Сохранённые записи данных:
%%

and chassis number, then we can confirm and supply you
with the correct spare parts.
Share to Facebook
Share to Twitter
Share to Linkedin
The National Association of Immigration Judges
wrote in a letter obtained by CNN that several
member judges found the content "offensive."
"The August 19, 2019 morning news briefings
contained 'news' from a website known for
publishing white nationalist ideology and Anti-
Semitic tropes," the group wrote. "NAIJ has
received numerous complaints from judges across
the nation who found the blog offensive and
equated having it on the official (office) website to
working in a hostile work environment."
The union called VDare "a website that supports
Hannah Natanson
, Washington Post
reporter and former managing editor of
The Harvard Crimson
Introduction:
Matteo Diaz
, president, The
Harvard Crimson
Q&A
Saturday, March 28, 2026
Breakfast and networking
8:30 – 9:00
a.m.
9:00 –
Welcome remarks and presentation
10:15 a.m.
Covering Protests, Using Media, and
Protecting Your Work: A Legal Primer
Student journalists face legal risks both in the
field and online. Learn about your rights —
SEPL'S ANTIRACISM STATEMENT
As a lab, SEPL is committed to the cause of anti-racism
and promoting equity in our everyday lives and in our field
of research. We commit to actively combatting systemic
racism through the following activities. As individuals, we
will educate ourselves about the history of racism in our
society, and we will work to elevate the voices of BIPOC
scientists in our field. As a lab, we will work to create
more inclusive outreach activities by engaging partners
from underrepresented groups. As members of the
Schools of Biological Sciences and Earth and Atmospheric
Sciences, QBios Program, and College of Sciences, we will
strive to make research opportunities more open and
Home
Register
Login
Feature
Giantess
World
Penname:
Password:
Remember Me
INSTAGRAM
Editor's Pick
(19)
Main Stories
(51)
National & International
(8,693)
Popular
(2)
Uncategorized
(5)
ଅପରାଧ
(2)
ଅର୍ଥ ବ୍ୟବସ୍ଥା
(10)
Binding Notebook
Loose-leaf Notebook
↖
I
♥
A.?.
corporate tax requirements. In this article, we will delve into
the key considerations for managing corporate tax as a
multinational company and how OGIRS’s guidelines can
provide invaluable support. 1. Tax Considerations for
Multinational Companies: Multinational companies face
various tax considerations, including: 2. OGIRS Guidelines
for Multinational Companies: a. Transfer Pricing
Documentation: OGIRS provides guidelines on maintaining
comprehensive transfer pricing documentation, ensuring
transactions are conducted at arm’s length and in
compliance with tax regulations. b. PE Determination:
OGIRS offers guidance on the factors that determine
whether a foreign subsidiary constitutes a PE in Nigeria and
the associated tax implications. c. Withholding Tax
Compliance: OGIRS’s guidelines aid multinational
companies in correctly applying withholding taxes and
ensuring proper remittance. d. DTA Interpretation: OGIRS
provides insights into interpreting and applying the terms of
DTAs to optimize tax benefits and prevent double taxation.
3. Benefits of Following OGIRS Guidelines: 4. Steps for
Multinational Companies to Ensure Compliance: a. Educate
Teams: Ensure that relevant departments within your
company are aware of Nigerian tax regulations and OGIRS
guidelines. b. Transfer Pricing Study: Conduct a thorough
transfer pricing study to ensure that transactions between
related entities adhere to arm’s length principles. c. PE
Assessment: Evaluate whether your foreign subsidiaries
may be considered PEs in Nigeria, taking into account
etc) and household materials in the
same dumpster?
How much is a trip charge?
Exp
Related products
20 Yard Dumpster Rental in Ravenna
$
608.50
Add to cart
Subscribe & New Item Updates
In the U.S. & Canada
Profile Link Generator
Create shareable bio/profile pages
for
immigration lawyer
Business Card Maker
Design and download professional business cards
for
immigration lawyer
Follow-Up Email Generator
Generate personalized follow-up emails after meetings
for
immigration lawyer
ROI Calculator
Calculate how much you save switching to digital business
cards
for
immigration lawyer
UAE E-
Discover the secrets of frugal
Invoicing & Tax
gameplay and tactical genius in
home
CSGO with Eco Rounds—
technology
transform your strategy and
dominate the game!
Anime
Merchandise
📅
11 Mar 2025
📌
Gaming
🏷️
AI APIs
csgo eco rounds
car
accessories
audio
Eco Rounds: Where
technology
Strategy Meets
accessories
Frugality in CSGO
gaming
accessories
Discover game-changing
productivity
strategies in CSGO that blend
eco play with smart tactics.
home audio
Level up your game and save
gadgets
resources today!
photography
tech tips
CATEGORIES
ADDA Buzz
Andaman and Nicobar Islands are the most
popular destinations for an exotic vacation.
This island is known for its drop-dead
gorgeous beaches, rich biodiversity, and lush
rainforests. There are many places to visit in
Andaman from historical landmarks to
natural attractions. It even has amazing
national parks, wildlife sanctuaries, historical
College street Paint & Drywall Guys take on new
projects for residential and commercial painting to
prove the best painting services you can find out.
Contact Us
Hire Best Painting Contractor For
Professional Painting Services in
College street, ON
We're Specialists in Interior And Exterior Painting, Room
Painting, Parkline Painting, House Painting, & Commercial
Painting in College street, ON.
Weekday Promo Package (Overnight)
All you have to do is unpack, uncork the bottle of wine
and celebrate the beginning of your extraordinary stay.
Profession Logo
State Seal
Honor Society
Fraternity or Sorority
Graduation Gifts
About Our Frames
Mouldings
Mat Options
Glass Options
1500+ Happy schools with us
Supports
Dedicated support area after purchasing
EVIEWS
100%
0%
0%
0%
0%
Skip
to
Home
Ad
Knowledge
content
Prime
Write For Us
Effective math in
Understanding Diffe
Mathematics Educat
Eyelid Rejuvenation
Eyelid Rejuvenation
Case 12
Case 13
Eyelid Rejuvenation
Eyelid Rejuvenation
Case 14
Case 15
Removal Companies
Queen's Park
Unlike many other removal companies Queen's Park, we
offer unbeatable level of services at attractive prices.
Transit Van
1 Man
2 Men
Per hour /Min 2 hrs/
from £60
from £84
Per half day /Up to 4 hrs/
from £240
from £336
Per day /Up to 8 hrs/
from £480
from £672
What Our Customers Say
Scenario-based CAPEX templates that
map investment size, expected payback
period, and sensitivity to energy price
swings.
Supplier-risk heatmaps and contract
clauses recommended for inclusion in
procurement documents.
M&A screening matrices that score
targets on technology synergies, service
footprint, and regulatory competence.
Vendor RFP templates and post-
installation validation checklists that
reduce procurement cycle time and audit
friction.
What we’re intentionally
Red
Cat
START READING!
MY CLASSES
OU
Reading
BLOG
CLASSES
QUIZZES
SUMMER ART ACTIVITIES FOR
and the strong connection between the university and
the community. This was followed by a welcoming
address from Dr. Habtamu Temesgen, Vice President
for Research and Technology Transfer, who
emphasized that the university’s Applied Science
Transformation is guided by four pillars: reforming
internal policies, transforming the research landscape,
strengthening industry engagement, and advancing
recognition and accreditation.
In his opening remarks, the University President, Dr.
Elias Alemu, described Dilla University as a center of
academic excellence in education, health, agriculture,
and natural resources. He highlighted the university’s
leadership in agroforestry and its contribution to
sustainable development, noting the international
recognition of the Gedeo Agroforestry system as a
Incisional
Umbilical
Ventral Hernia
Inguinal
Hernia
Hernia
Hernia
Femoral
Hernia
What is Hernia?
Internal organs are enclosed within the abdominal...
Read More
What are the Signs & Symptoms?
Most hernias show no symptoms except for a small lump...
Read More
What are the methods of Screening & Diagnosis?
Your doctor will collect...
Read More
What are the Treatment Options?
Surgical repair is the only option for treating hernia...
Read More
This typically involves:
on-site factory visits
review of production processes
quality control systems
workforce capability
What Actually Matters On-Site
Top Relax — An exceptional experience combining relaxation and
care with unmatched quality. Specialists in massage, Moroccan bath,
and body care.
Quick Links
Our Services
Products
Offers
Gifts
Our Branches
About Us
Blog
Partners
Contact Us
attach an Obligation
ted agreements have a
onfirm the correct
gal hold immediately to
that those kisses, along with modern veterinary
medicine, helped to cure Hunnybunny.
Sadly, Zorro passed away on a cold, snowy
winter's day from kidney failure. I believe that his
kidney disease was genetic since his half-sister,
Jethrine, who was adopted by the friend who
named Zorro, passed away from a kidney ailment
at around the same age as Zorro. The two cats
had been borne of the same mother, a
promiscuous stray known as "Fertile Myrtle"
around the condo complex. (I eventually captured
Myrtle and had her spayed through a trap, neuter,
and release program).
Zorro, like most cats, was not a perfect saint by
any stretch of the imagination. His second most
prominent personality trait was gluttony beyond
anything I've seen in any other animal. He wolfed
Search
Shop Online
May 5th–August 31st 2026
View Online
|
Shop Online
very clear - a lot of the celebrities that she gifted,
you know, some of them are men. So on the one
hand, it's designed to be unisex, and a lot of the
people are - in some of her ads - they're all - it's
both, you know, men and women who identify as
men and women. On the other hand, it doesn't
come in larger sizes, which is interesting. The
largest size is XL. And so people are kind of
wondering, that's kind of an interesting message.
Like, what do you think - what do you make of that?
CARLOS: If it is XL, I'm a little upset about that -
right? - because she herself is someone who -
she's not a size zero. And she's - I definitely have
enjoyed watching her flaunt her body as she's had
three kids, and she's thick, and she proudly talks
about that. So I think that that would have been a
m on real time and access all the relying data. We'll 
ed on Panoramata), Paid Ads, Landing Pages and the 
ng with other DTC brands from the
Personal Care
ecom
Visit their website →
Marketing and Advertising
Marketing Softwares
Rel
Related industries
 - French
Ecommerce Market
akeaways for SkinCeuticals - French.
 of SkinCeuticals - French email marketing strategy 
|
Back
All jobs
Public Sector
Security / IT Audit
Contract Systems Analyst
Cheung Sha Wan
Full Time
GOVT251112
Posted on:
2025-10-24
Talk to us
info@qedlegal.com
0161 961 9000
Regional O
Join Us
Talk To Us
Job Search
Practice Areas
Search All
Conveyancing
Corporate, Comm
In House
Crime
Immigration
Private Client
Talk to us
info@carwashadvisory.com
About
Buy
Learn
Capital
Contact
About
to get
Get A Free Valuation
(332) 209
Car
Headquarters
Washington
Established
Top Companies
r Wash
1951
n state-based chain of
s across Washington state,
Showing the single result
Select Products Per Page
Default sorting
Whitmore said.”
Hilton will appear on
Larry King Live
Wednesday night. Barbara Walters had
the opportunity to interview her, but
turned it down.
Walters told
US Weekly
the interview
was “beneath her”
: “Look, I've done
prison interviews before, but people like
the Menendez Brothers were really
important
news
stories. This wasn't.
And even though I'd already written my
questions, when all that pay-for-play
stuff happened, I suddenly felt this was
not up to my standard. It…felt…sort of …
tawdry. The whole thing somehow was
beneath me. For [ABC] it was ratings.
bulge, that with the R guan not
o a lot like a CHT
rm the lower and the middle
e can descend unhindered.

%%

(Что требуется)
Перепишите дословно часть списка от его начала до строки, содержащей «will educate ourselves», включая обе крайние строки.

(Ответ на задание)
and chassis number, then we can confirm and supply you
with the correct spare parts.
Share to Facebook
Share to Twitter
Share to Linkedin
The National Association of Immigration Judges
wrote in a letter obtained by CNN that several
member judges found the content "offensive."
"The August 19, 2019 morning news briefings
contained 'news' from a website known for
publishing white nationalist ideology and Anti-
Semitic tropes," the group wrote. "NAIJ has
received numerous complaints from judges across
the nation who found the blog offensive and
equated having it on the official (office) website to
working in a hostile work environment."
The union called VDare "a website that supports
Hannah Natanson
, Washington Post
reporter and former managing editor of
The Harvard Crimson
Introduction:
Matteo Diaz
, president, The
Harvard Crimson
Q&A
Saturday, March 28, 2026
Breakfast and networking
8:30 – 9:00
a.m.
9:00 –
Welcome remarks and presentation
10:15 a.m.
Covering Protests, Using Media, and
Protecting Your Work: A Legal Primer
Student journalists face legal risks both in the
field and online. Learn about your rights —
SEPL'S ANTIRACISM STATEMENT
As a lab, SEPL is committed to the cause of anti-racism
and promoting equity in our everyday lives and in our field
of research. We commit to actively combatting systemic
racism through the following activities. As individuals, we
will educate ourselves about the history of racism in our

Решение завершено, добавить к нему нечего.